In the material below, give as a JSON list of strings the lines that begin with the line containing "#### 直方图均衡化" and continue through the line containing "灰度变换函数 $s = T(r)", one string per line with blank lines left out.

-- SOURCE MATERIAL follows --

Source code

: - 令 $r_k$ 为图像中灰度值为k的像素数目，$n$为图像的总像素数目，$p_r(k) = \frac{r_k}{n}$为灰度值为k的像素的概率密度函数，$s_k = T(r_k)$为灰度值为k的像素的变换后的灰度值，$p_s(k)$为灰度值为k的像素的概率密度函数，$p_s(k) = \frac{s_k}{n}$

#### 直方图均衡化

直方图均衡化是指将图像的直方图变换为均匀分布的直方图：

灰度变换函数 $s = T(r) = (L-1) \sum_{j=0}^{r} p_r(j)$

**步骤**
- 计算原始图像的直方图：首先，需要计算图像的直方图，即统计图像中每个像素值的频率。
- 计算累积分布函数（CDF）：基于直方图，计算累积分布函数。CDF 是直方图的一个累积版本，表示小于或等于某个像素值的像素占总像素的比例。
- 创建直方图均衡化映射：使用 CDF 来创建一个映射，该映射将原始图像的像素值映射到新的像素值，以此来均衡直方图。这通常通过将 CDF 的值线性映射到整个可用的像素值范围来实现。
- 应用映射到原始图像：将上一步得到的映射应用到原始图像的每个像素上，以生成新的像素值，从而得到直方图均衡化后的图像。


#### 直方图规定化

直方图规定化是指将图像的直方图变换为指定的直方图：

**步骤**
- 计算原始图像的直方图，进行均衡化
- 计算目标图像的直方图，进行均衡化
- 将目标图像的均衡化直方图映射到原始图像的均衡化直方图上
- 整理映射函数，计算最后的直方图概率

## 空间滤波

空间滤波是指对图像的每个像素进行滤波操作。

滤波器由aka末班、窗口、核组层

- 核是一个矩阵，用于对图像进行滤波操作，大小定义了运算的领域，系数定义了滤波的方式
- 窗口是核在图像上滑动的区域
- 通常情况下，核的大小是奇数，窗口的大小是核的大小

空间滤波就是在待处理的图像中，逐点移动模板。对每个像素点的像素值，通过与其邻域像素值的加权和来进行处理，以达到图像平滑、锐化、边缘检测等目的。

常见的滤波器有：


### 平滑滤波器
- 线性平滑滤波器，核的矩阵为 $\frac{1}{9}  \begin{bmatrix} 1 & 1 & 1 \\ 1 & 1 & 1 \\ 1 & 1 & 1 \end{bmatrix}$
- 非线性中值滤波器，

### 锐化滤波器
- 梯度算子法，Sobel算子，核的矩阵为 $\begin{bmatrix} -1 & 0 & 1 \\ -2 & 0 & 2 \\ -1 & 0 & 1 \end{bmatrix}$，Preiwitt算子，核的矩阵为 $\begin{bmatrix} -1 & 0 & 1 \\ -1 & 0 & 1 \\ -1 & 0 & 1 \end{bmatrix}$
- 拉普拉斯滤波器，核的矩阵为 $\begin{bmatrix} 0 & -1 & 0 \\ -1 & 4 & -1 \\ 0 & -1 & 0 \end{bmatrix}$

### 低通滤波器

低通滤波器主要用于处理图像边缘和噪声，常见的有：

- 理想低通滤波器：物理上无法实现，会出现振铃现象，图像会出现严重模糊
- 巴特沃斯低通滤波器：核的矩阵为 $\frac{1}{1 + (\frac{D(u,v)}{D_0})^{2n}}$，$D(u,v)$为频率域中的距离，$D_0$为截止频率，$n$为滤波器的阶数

-- SOURCE MATERIAL concluded --

#### [ANSWER TO THIS EXERCISE]
[
  "#### 直方图均衡化",
  "直方图均衡化是指将图像的直方图变换为均匀分布的直方图：",
  "灰度变换函数 $s = T(r) = (L-1) \\sum_{j=0}^{r} p_r(j)$"
]